---------- Data in this exercise

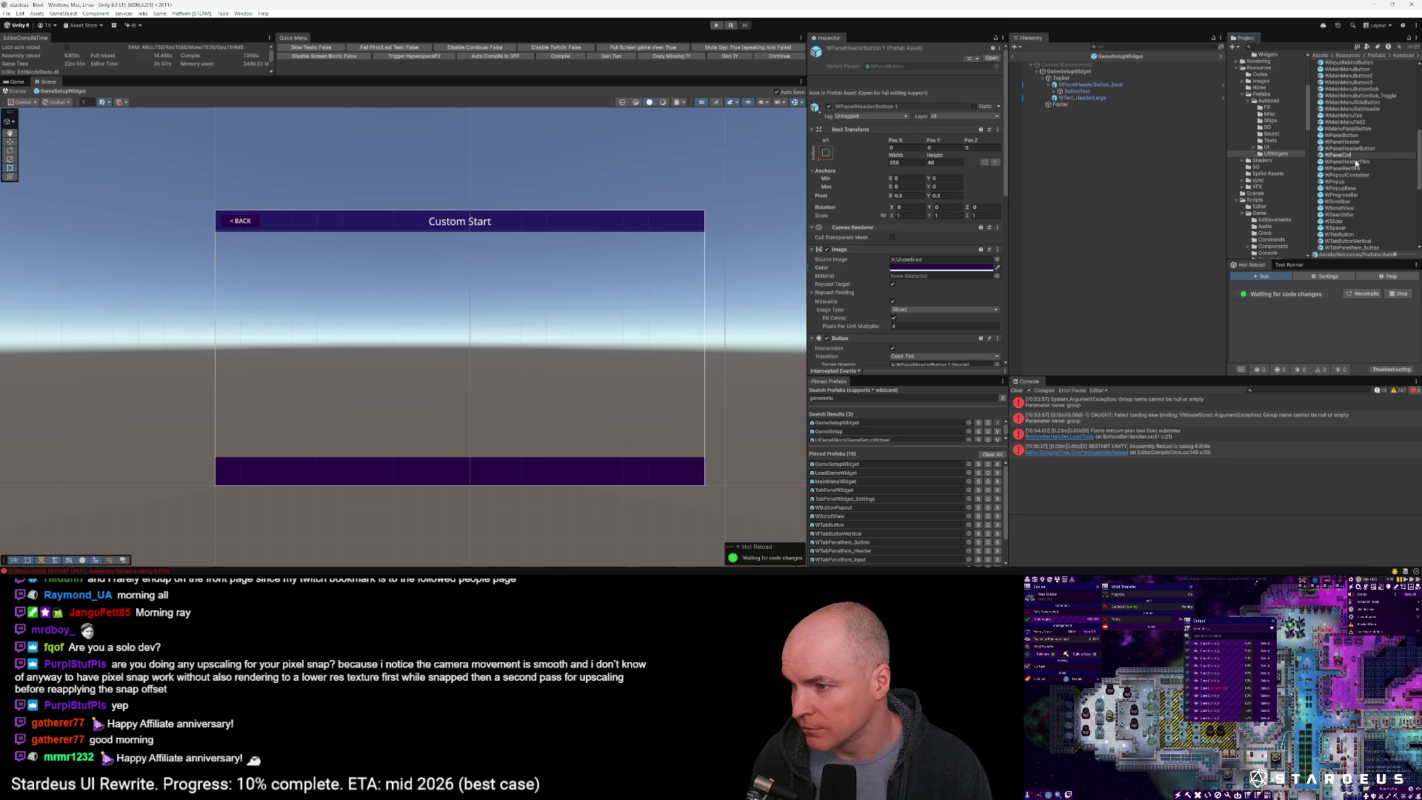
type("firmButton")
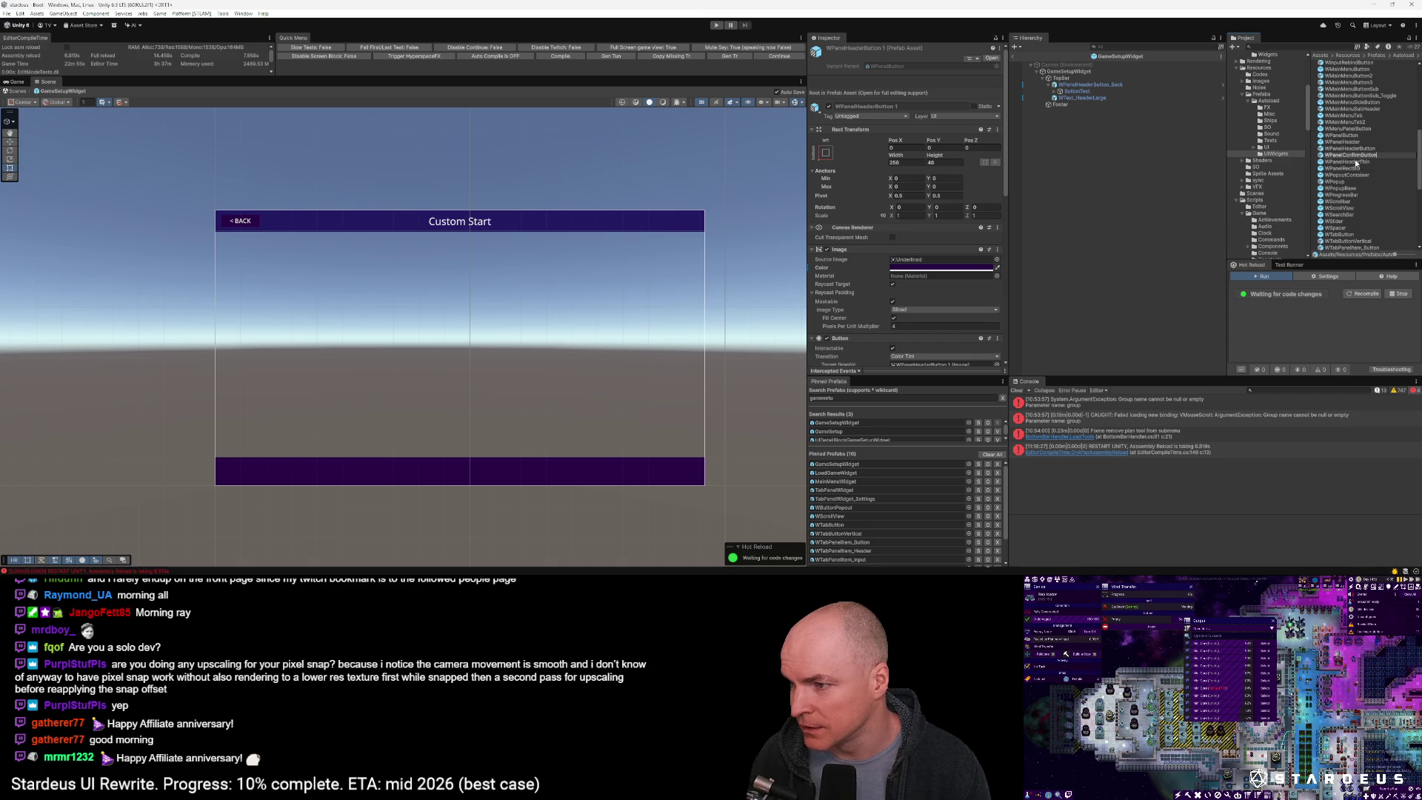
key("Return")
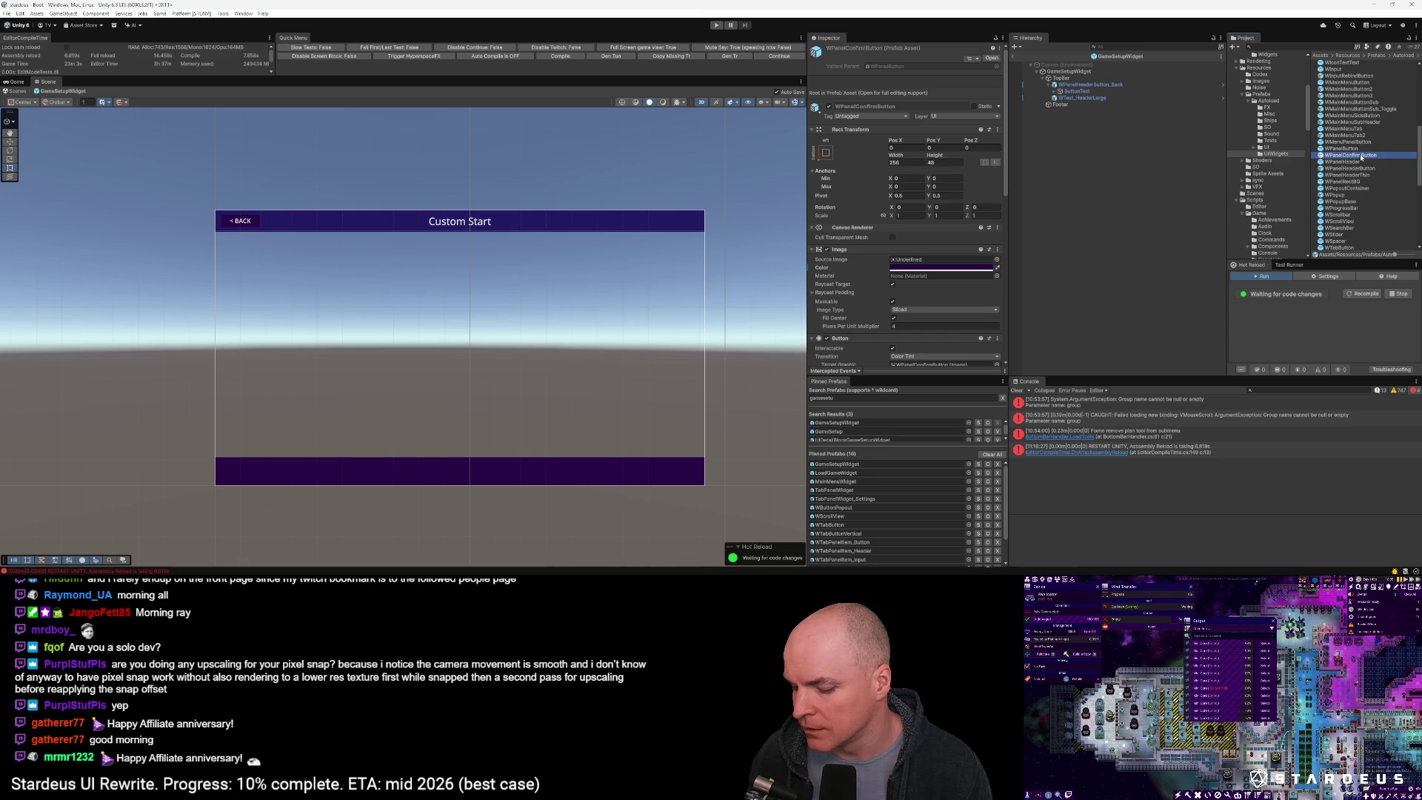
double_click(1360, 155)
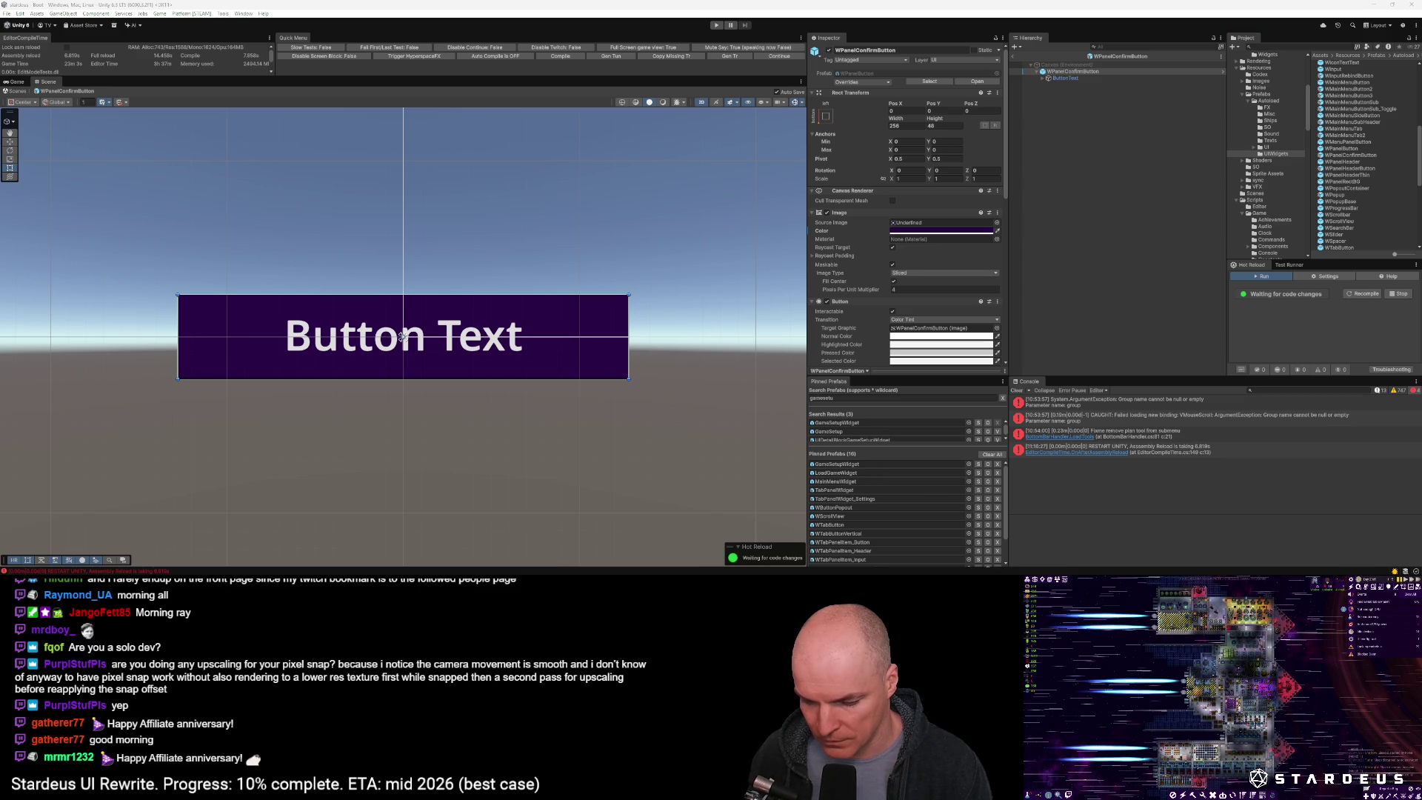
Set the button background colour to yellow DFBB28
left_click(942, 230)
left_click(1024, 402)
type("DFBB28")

--------------------

Your task is to set down the records shown above exactly, minus any pictures.

_Problem solution_:
type("firmButton")
key("Return")
double_click(1360, 155)
Set the button background colour to yellow DFBB28
left_click(942, 230)
left_click(1024, 402)
type("DFBB28")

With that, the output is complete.